Leeches used in bloodletting
Johnson, James Rawlins. A treatise on the medicinal leech. (London, 1816). (Rare - In process).
The medicinal Leech is common throughout the whole of Europe, but more so in the southern than in the northern parts. It is about three inches in length; but in the southern parts of America and India it is often found to be six or seven inches. Formerly this species was very abundant in our island; but from their present scarcity, owing to their being more in request among medical men, and to the rapid improvements which have of late years taken place in agriculture, particularly in the draining and cultivation of waste-lands, we are obliged to recive a supply form the Continent, chiefly from Bourdeaux and Lisbon.
When the application of Leeches is judged expedient, the part on which it is intended they shall fix, should be as clean as possible: it should therefore be first washed with soap and water, and afterwards with water alone; which will be the more necessary, should any liniment or embrocation have been used.

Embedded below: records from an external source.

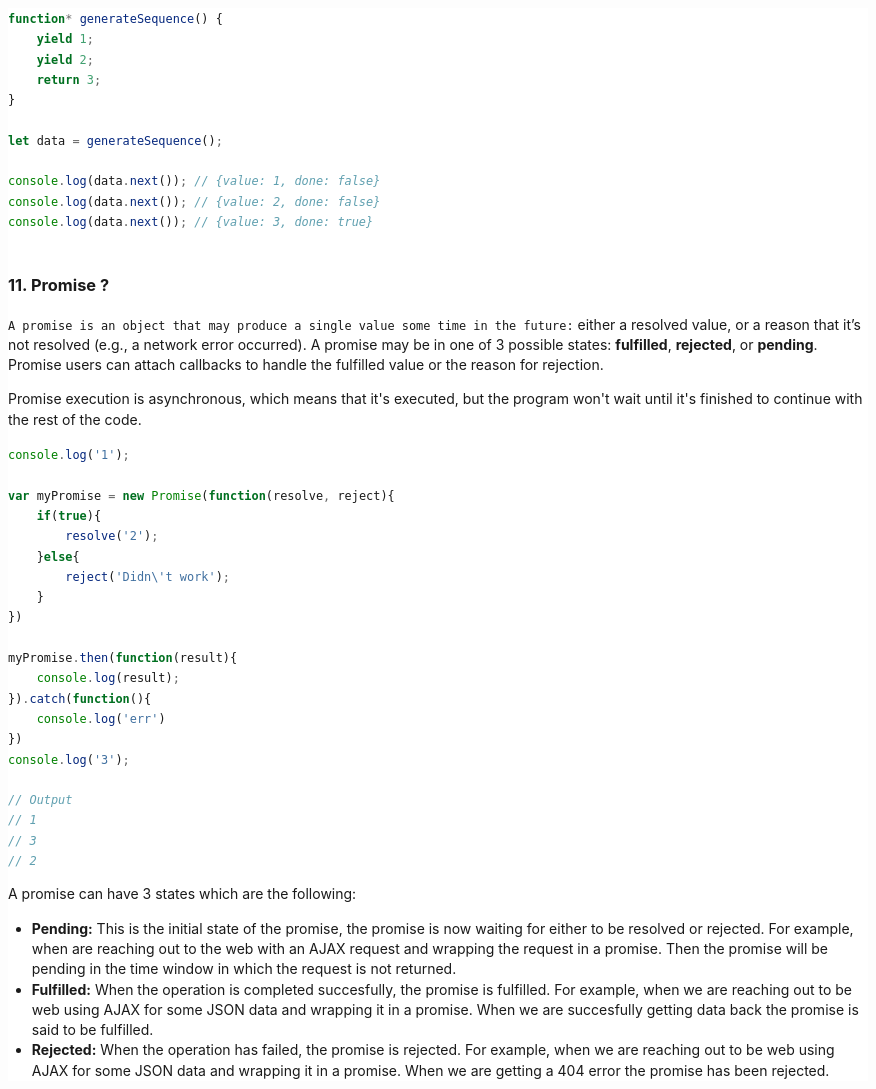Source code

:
 ```javascript
function* generateSequence() {
    yield 1;
    yield 2;
    return 3;
}

let data = generateSequence();

console.log(data.next()); // {value: 1, done: false}
console.log(data.next()); // {value: 2, done: false}
console.log(data.next()); // {value: 3, done: true}
    
```

### 11. Promise ?
`A promise is an object that may produce a single value some time in the future:` either a resolved value, or a reason that it’s not resolved (e.g., a network error occurred). A promise may be in one of 3 possible states: **fulfilled**, **rejected**, or **pending**. Promise users can attach callbacks to handle the fulfilled value or the reason for rejection.

Promise execution is asynchronous, which means that it's executed, but the program won't wait until it's finished to continue with the rest of the code.

```javascript
console.log('1');

var myPromise = new Promise(function(resolve, reject){
    if(true){
        resolve('2');
    }else{
        reject('Didn\'t work');
    }
})

myPromise.then(function(result){
    console.log(result);    
}).catch(function(){
    console.log('err')
})
console.log('3');

// Output
// 1
// 3
// 2
```
A promise can have 3 states which are the following:

* **Pending:** This is the initial state of the promise, the promise is now waiting for either to be resolved or rejected. For example, when are reaching out to the web with an AJAX request and wrapping the request in a promise. Then the promise will be pending in the time window in which the request is not returned.
* **Fulfilled:** When the operation is completed succesfully, the promise is fulfilled. For example, when we are reaching out to be web using AJAX for some JSON data and wrapping it in a promise. When we are succesfully getting data back the promise is said to be fulfilled.
* **Rejected:** When the operation has failed, the promise is rejected. For example, when we are reaching out to be web using AJAX for some JSON data and wrapping it in a promise. When we are getting a 404 error the promise has been rejected.
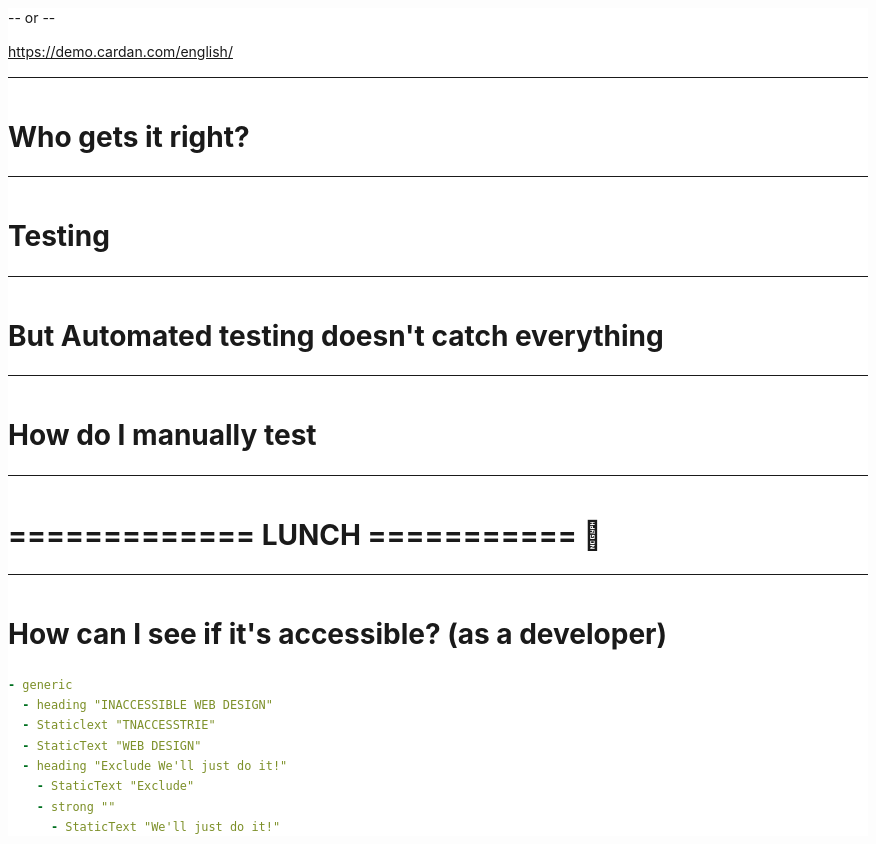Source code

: -- or --

https://demo.cardan.com/english/

---

# Who gets it right?




---

# Testing





---

# But Automated testing doesn't catch everything





---

# How do I manually test





---

# ============= LUNCH =========== 🍤

---

# How can I see if it's accessible? (as a developer)



<div class="grid grid-cols-2 gap-4">

```yml {*|1|2|3|4|5|6|7|8|*|*|1|2|3|4|5|6|7|8|*}{at:1}
- generic
  - heading "INACCESSIBLE WEB DESIGN"
  - Staticlext "TNACCESSTRIE"
  - StaticText "WEB DESIGN"
  - heading "Exclude We'll just do it!"
    - StaticText "Exclude"
    - strong ""
      - StaticText "We'll just do it!"
```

Leeches are commonly affixed by inverting a wine-glass containing as many as may be required, upon the part affected. The great disadvantage of this practice is, that some of them frequently retire to the upper part of the glass and remain at rest, defying all attempts to dislodge them, without incurring the risk of removing those that may have fastened.
...Some little dexterity is requisite to make the Leech attach itself at the first point of contact, or it often happens that it will pass over a great extent of surface, without evincing the least disposition to bite. In this case, puncturing the part with a lancet offers the only chance of success.
The Leech, when filled, contains from half an ounce to an ounce of blood; ...When a Leech quits the part to which it was affixed, and the blood continues to flow longer than is required, the application of a slight compress will usually restrain it; but should this at any time prove ineffectual, we must have recourse to a compress steeped in some styptic, as brandy or spirits of wine.